The rapid adoption of outsourcing has led many companies, when shipping is vital to their businesses, to turn to logistics services providers for all manner of shipping support, including warehousing, scheduling and distribution services. (These services are sometimes described broadly as “3PL” for Third Party Logistics.) The sectors of transport, supply chain management and logistics services are permanently intertwined, creating efficiencies once undreamed of in the transportation arena.
All nations worldwide face a daunting task in maintaining airports, seaports, highways and railroads that can handle commerce and passenger traffic efficiently. The amount of government funds available for roadway development is never enough to keep up with long-term needs. One of the biggest challenges facing the global transportation sector over the mid- to long-term is a focus on lowering carbon emissions and enhancing energy efficiency. Airlines have placed immense orders for fuel-efficient jets like Boeing’s new 787, which promises fuel efficiency gains of 15% to 20% per passenger mile, as well as engines that are quieter and burn fuel in a cleaner manner. Container ship operators are under intense pressure to reduce contamination and emissions while in port and at sea, and the latest designs, such as Maersk’s massive new Triple-E class of ships, are making huge strides in this regard. Automobile and truck manufacturers are struggling to respond to demand for fuel-efficient vehicles.
Tremendous strides in green technology are also being made throughout the transportation services and transport equipment sectors. Lee Schipper, a Senior Engineer at the Precourt Energy Efficiency Center at Stanford University, pointed out that air transportation in developed countries today uses 50% to 60% less energy per passenger-kilometer travelled than it did in the early 1970s, while trucking uses 10% to 25% less fuel per ton-kilometer.

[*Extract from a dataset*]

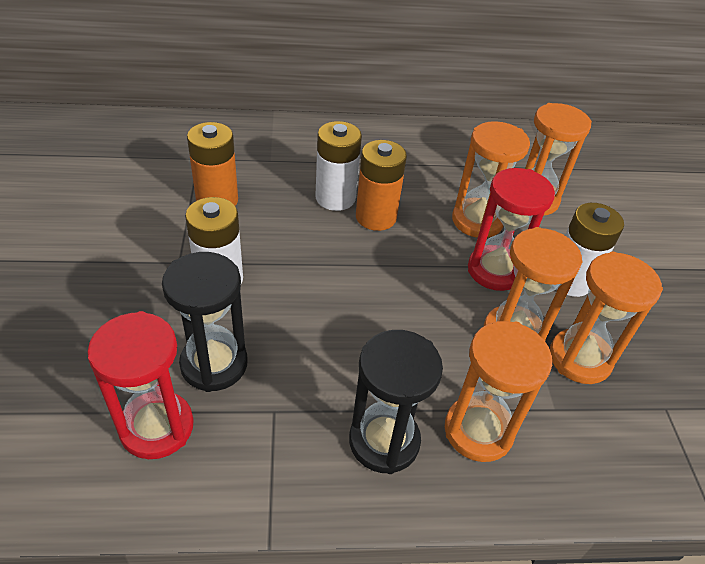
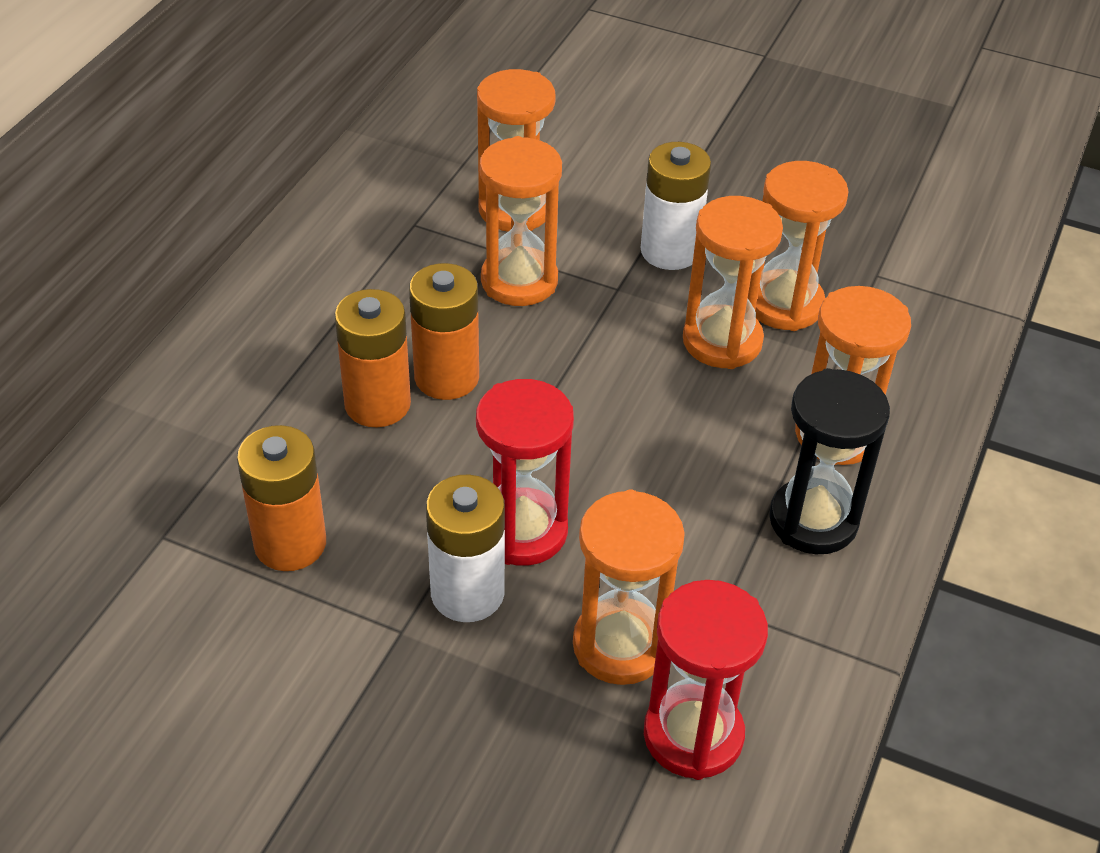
camera: 60 degrees left, 0 degrees up
(214, 364) = (620, 645): black hourglass -> orange hourglass
(335, 198) = (377, 404): white battery -> orange battery
(495, 270) = (616, 307): red hourglass -> red hourglass (522, 531)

Governments continue to outsource their transportation infrastructure to private operators as Governments are short of cash. They are selling or leasing toll bridges, ports and highways to private operators/conglomerates reaping cash windfalls in the process which hopefully will be used to expand and develop our much needed infrastructure (transport).
As consumers take more responsibility for their purchase decisions and factor in ethical supply chains, companies that satisfy this need will stand out from their competitors. This may be one of the more slow-burn supply chain trends, but socially responsible, environmentally friendly and legally compliant operations will continue to win market share.
So with this we enter 2017 with great confidence, in preparation for the ever changing dynamics in the supply chain and logistics sector. It is in this new role that I will dedicate myself to work with our valued National Partners and our valued members.
I want to take this opportunity to wish all a Merry Christmas and a safe and prosperous 2017.